A single figure is required: the number of lines in the data below that hold the word "size".

-------- Supplied information --------

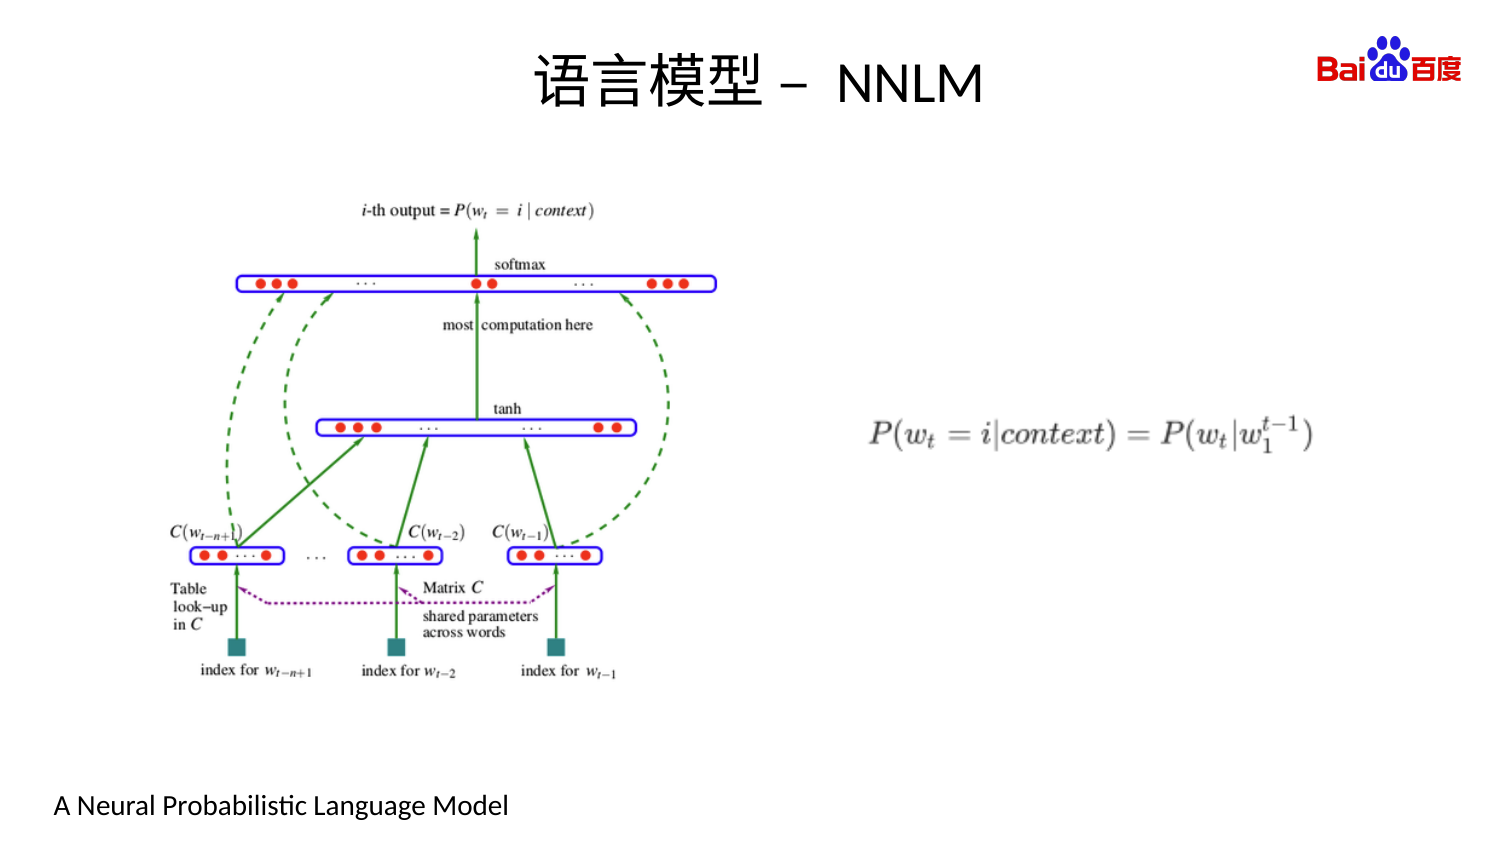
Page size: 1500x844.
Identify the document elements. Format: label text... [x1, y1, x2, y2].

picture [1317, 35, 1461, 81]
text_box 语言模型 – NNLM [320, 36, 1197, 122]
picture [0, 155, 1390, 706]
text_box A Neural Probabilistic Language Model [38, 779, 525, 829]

--------
-------- Supplied information --------

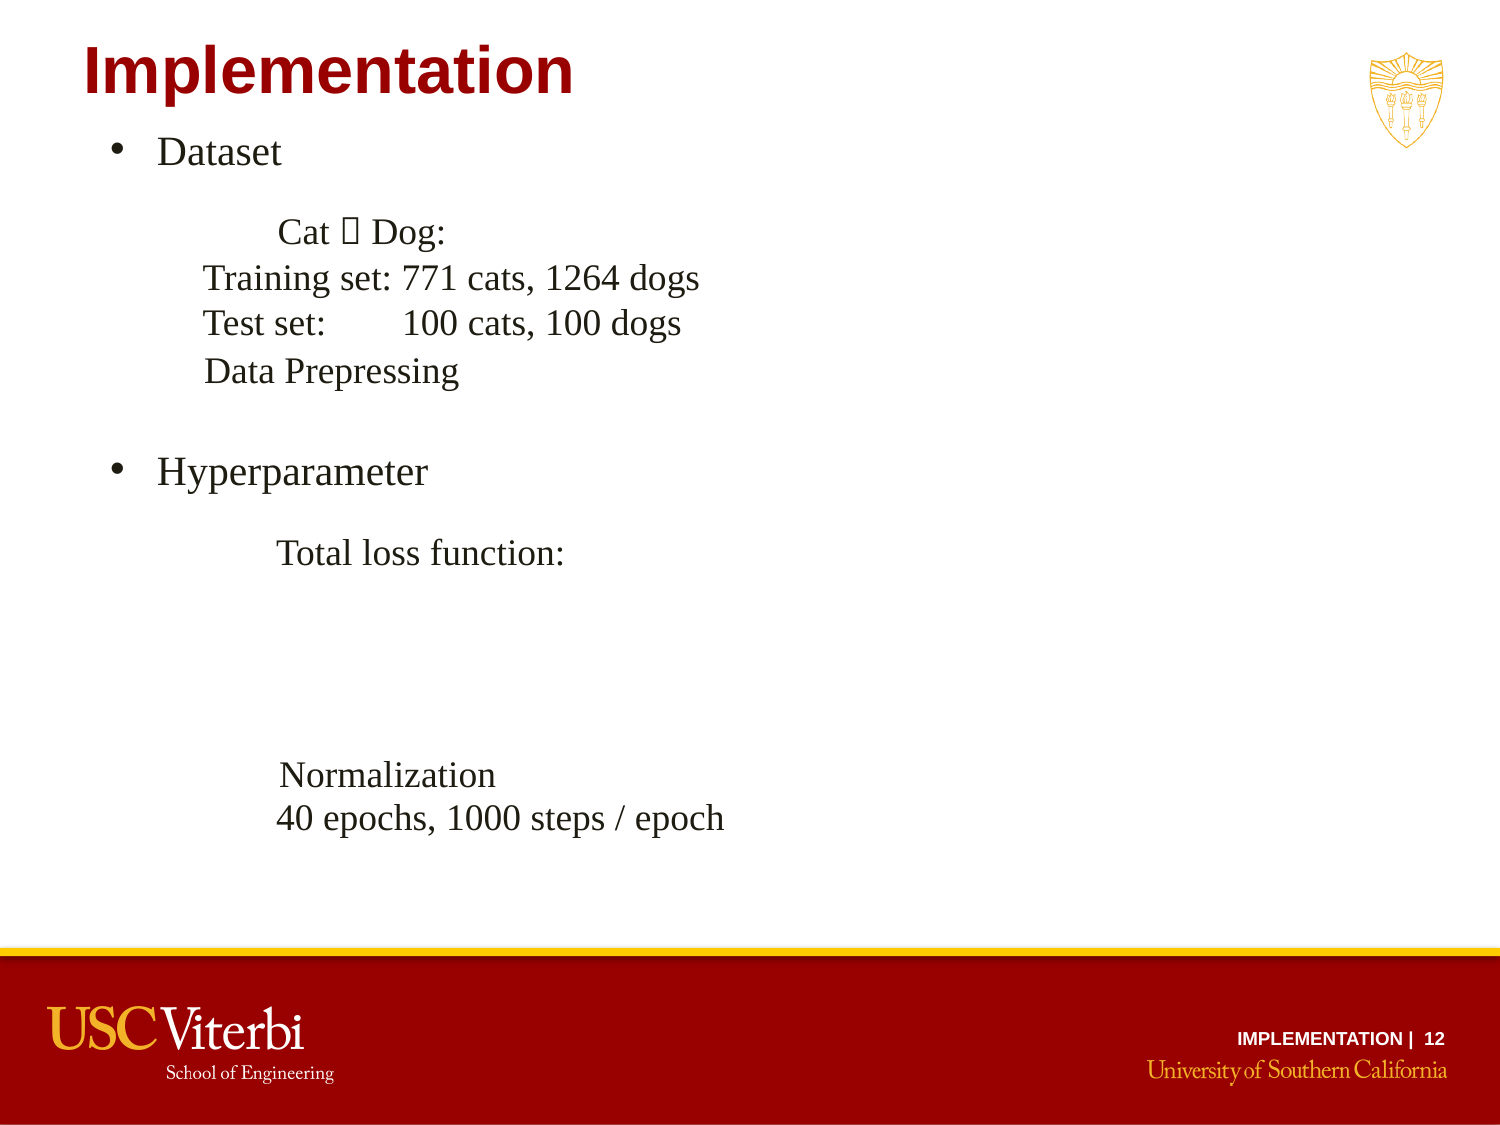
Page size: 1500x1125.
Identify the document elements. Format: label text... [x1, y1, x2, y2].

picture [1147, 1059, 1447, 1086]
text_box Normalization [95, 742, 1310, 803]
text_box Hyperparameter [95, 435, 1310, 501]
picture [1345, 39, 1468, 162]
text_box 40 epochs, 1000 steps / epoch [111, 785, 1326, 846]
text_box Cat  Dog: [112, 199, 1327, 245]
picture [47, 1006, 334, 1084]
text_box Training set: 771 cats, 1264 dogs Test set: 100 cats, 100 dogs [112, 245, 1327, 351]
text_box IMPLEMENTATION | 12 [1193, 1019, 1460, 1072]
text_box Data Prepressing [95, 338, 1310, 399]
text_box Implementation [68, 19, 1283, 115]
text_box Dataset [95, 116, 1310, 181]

--------
-------- Supplied information --------

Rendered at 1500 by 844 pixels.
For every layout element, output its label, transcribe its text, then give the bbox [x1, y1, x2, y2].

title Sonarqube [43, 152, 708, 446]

--------

● **Worked solution**
2